# Directions:
Could you reproduce every one of the rows below word for word, line by line?

>> start Supplied records

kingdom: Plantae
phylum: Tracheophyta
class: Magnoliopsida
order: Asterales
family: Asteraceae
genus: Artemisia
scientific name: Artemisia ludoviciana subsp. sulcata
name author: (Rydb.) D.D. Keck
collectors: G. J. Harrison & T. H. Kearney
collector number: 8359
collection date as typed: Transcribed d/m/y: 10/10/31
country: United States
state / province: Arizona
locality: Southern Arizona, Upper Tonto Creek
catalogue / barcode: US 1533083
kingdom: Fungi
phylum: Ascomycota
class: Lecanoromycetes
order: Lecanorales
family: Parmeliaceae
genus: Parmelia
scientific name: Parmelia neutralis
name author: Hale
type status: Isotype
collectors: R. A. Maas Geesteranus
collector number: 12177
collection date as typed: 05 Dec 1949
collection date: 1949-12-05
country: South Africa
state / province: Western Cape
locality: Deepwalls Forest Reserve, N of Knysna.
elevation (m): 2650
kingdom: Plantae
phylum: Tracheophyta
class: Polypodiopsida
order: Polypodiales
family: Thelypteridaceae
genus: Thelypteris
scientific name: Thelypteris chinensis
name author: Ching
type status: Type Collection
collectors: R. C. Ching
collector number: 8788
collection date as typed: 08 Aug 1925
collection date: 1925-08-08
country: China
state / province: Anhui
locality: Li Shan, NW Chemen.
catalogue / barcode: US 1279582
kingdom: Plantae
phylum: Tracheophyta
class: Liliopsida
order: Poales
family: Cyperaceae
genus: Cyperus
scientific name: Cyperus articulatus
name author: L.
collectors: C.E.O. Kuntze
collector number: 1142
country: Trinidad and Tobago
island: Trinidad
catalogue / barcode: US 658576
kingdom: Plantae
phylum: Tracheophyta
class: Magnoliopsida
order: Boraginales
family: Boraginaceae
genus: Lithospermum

>> end Supplied records

# Result for this exercise:
kingdom: Plantae
phylum: Tracheophyta
class: Magnoliopsida
order: Asterales
family: Asteraceae
genus: Artemisia
scientific name: Artemisia ludoviciana subsp. sulcata
name author: (Rydb.) D.D. Keck
collectors: G. J. Harrison & T. H. Kearney
collector number: 8359
collection date as typed: Transcribed d/m/y: 10/10/31
country: United States
state / province: Arizona
locality: Southern Arizona, Upper Tonto Creek
catalogue / barcode: US 1533083
kingdom: Fungi
phylum: Ascomycota
class: Lecanoromycetes
order: Lecanorales
family: Parmeliaceae
genus: Parmelia
scientific name: Parmelia neutralis
name author: Hale
type status: Isotype
collectors: R. A. Maas Geesteranus
collector number: 12177
collection date as typed: 05 Dec 1949
collection date: 1949-12-05
country: South Africa
state / province: Western Cape
locality: Deepwalls Forest Reserve, N of Knysna.
elevation (m): 2650
kingdom: Plantae
phylum: Tracheophyta
class: Polypodiopsida
order: Polypodiales
family: Thelypteridaceae
genus: Thelypteris
scientific name: Thelypteris chinensis
name author: Ching
type status: Type Collection
collectors: R. C. Ching
collector number: 8788
collection date as typed: 08 Aug 1925
collection date: 1925-08-08
country: China
state / province: Anhui
locality: Li Shan, NW Chemen.
catalogue / barcode: US 1279582
kingdom: Plantae
phylum: Tracheophyta
class: Liliopsida
order: Poales
family: Cyperaceae
genus: Cyperus
scientific name: Cyperus articulatus
name author: L.
collectors: C.E.O. Kuntze
collector number: 1142
country: Trinidad and Tobago
island: Trinidad
catalogue / barcode: US 658576
kingdom: Plantae
phylum: Tracheophyta
class: Magnoliopsida
order: Boraginales
family: Boraginaceae
genus: Lithospermum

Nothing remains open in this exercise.